(Records from a data source)
>>>

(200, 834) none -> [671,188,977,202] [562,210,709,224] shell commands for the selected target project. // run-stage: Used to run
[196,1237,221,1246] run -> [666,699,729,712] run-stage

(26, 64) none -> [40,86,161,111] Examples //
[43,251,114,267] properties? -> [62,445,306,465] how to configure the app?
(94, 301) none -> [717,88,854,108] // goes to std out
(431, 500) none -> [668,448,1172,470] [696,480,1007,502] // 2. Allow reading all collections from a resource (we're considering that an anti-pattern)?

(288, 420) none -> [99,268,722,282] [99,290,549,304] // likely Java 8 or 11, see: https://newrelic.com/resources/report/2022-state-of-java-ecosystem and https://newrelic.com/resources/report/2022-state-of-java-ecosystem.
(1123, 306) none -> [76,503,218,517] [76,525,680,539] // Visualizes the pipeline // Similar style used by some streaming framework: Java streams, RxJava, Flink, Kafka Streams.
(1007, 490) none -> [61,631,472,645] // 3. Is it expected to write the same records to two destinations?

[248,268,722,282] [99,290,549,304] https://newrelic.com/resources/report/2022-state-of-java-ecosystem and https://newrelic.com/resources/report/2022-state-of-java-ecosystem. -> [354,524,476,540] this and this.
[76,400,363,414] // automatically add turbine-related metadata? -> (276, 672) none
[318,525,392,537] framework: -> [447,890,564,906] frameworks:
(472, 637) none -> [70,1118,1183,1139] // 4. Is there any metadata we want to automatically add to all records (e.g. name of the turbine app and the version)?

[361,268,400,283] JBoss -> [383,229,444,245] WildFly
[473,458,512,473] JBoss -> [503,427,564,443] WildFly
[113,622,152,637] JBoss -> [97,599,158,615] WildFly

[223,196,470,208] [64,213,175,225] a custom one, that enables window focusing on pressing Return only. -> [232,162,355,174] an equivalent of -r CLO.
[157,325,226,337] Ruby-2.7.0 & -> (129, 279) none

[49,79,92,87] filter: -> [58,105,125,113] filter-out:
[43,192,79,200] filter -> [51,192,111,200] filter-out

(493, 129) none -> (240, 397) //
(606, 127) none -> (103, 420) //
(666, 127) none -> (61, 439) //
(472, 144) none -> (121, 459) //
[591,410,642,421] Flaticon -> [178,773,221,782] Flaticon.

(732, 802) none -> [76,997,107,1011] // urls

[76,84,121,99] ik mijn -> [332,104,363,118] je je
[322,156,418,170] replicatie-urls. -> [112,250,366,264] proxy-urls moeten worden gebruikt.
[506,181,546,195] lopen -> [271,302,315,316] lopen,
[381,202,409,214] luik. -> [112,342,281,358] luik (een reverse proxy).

<<<

TASK DETAILS:
Down to the last line, reproduce the entries above precisely.

RESPONSE AREA:
(200, 834) none -> [671,188,977,202] [562,210,709,224] shell commands for the selected target project. // run-stage: Used to run
[196,1237,221,1246] run -> [666,699,729,712] run-stage

(26, 64) none -> [40,86,161,111] Examples //
[43,251,114,267] properties? -> [62,445,306,465] how to configure the app?
(94, 301) none -> [717,88,854,108] // goes to std out
(431, 500) none -> [668,448,1172,470] [696,480,1007,502] // 2. Allow reading all collections from a resource (we're considering that an anti-pattern)?

(288, 420) none -> [99,268,722,282] [99,290,549,304] // likely Java 8 or 11, see: https://newrelic.com/resources/report/2022-state-of-java-ecosystem and https://newrelic.com/resources/report/2022-state-of-java-ecosystem.
(1123, 306) none -> [76,503,218,517] [76,525,680,539] // Visualizes the pipeline // Similar style used by some streaming framework: Java streams, RxJava, Flink, Kafka Streams.
(1007, 490) none -> [61,631,472,645] // 3. Is it expected to write the same records to two destinations?

[248,268,722,282] [99,290,549,304] https://newrelic.com/resources/report/2022-state-of-java-ecosystem and https://newrelic.com/resources/report/2022-state-of-java-ecosystem. -> [354,524,476,540] this and this.
[76,400,363,414] // automatically add turbine-related metadata? -> (276, 672) none
[318,525,392,537] framework: -> [447,890,564,906] frameworks:
(472, 637) none -> [70,1118,1183,1139] // 4. Is there any metadata we want to automatically add to all records (e.g. name of the turbine app and the version)?

[361,268,400,283] JBoss -> [383,229,444,245] WildFly
[473,458,512,473] JBoss -> [503,427,564,443] WildFly
[113,622,152,637] JBoss -> [97,599,158,615] WildFly

[223,196,470,208] [64,213,175,225] a custom one, that enables window focusing on pressing Return only. -> [232,162,355,174] an equivalent of -r CLO.
[157,325,226,337] Ruby-2.7.0 & -> (129, 279) none

[49,79,92,87] filter: -> [58,105,125,113] filter-out:
[43,192,79,200] filter -> [51,192,111,200] filter-out

(493, 129) none -> (240, 397) //
(606, 127) none -> (103, 420) //
(666, 127) none -> (61, 439) //
(472, 144) none -> (121, 459) //
[591,410,642,421] Flaticon -> [178,773,221,782] Flaticon.

(732, 802) none -> [76,997,107,1011] // urls

[76,84,121,99] ik mijn -> [332,104,363,118] je je
[322,156,418,170] replicatie-urls. -> [112,250,366,264] proxy-urls moeten worden gebruikt.
[506,181,546,195] lopen -> [271,302,315,316] lopen,
[381,202,409,214] luik. -> [112,342,281,358] luik (een reverse proxy).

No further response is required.